[À faire]:
[A] Dans le texte sur EDF et le nucléaire, pour quelle raison l'énergéticien doit-il aujourd'hui arrêter des réacteurs ?
[B] Poursuivez le texte sur EDF et le nucléaire juste après sa dernière phrase.
======== Texte à lire
Non seulement le bilan carbone de l’entreprise n’est pas si favorable que d’aucuns veulent le dire mais les installations nucléaires font peser une menace constante sur le territoire français non sans effet sur la santé publique.

On a affaire à un magnifique paradoxe entre l’image de puissance et de grandeur construite par une armée de communicants et la réalité d’une entreprise aux abois. EDF n’arrive même plus à vendre son électricité nucléaire[1]. Malgré des arrêts fortuits toujours plus nombreux à mesure que le parc vieillit[2], l’énergéticien est aujourd’hui contraint de mettre des réacteurs à l’arrêt faute de débouchés sur le réseau[3]. Telle est la mini fiabilité du nucléaire français[4].

En fait tout est mini chez EDF. Mini transparence, Mini attractivité, Mini sécurité, Mini rentabilité, mais aussi d’autres petites choses qui donnent à voir la faillite nucléaire du modèle énergétique français, Mini-RGE, Mini-Dus et aujourd’hui Mini sites.

Le dernier exemple en date est celui des sites internet des centrales. Face à la montée en puissance de la surveillance citoyenne des installations nucléaires, EDF tente de dissimuler les informations qu’elle est dans l’obligation de communiquer en vertu de la réglementation en vigueur. Des Mini sites mis en ligne depuis le début de l’année entravent l’accès aux renseignements importants. Les données essentielles concernant l’exploitation des réacteurs sont noyées dans la masse de communiqués d’un intérêt au mieux relatif[5]. La transparence, principe fondamental du droit nucléaire, en prend un sérieux coup.

Cette évolution de la communication d’EDF n’est pas un détail. A l’heure où le dialogue environnemental apparait comme une possibilité de ressourcement démocratique d’une République en crise[6], l’exploitant nucléaire joue avec les recommandations de la Convention d’Aarhus sur le droit à l’information[7]. Une telle démarche a quelque chose d’anachronique à l’aube du XXIe siècle. Serait-ce qu’EDF a peur du regard du public ? Bien des éléments le porte à croire. En tout cas c’est ce qu’a déclaré Maitre Piquemal, avocat de l’entreprise, à Dieppe en juin 2014[8]. « A force de passer son temps devant le tribunal de police et de se faire taper dessus par les associations, vous voulez qu’on déclare moins d’événements ? »
================
======== Entrées fournies
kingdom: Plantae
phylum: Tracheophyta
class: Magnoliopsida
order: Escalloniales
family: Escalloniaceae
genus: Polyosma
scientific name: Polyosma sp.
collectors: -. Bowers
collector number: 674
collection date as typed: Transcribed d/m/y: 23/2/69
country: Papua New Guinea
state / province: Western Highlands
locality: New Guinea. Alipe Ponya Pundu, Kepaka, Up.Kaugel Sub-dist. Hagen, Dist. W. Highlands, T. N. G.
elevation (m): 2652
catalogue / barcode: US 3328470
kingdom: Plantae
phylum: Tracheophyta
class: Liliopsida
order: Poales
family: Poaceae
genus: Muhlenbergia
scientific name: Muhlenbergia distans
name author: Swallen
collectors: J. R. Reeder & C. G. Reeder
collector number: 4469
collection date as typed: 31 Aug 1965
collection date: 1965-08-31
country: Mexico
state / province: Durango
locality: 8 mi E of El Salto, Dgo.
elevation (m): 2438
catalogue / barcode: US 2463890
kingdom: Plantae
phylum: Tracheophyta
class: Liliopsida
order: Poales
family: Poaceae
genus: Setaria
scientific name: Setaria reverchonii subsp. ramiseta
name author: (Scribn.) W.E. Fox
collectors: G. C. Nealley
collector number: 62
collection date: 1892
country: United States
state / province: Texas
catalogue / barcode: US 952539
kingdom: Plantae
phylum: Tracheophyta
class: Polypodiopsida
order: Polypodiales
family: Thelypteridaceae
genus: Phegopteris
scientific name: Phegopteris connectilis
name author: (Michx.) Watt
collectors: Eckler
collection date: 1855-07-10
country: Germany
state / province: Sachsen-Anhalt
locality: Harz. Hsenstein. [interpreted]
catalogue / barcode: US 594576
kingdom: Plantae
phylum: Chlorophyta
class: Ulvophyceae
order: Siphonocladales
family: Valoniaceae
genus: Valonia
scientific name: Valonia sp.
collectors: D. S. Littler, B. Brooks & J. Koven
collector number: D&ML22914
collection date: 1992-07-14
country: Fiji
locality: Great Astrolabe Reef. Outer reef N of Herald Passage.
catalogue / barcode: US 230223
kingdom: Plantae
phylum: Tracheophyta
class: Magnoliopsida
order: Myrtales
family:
================
[Résultats obtenus]:
[A] Faute de débouchés sur le réseau.

[B]
Mini communication donc pour une Maxi responsabilité. Le paradoxe est saisissant. Mais c’est loin d’être le seul exemple du down sizing en vogue avenue de Wagram. On savait que l’entreprise était la championne des Mini engagements comme l’a donné à voir le Débat national sur la transition énergétique[9], sans parler de la Loi de transition qui lui accorde un véritable blanc-seing[10]. La manière sont mises en œuvre les recommandations post-Fukushima confirme cette tendance. Dès qu’un Maxi problème se pose la réponse est au mieux Mini.

Deux petits exemples permettent de mieux comprendre la tentation constante chez EDF pour esquiver ses responsabilités. Le premier concerne les fameux diésels d’ultime secours prescrits par l’Autorité de sureté pour garantir les alimentations de secours en situation accidentelle[11]. La mise à l’écart des diésélistes sérieux avait surpris début 2014[12]. Depuis la mise en œuvre tarde. EDF une fois encore traine les pieds. Quatre ans après Fukushima les travaux commencent à peine[13]. Mais il faut tout de même faire face aux impératifs de sureté. EDF a fait le choix de bricoler. Ainsi sur la plupart des sites le temps que les travaux soient terminés des « Mini DUS » ont été installés, c’est-à-dire des groupes électrogènes provisoires installés pour garantir une alimentation électrique de secours supplémentaire. C’est mieux que rien. Mais on est tout de même très loin du nécessaire…

Reste que des diésels peuvent être beaucoup plus facilement trouvés que des volontaires pour travailler dans le nucléaire. Aujourd’hui EDF doit faire face à un Maxi désaveu du nucléaire[14]. Cette industrie attire peu quel que soit la manière dont on prend les chiffres[15]. Il ne faut pas être grand clerc pour concevoir aujourd’hui que l’industrie nucléaire est dans une impasse[16]. C’est la Mini attractivité de la Maxi radioactivité. Les jeunes ne s’y trompent guère et se dirigent prioritairement vers ce formidable gisement d’emplois que représente la transition énergétique[17]. Les acteurs institutionnels l’admettent et orientent leur communication en conséquence. Les énergies renouvelables sont mises en avant[18].

Toujours est-il qu’EDF peine à renouveler personnels et compétences dans les réacteurs depuis plusieurs années[20]. Cette situation a des conséquences concrètes sur l’exploitation des réacteurs. Les erreurs humaines montent en flèche[21]. D’autres effets sont plus insidieux.

Afin d’adapter la conduite des réacteurs à ces tensions sur l’emploi et au vu des problèmes rencontrés fréquemment[22], EDF recourt à des artifices techniques. Le vieux rêve d’automatisation expérimenté avec les N4 refait surface[23]. L’ambition de l’exploitant nucléaire est ainsi de passer d’un système de contrôle-commande électromécanique à un système numérique[24]. Non seulement cette solution inquiète les experts officiels du nucléaire[25] mais l’Autorité de sureté adresse de nombreuses recommandations que ce soit pour l’EPR[26] ou les troisièmes visites décennales des réacteurs en exploitation[27].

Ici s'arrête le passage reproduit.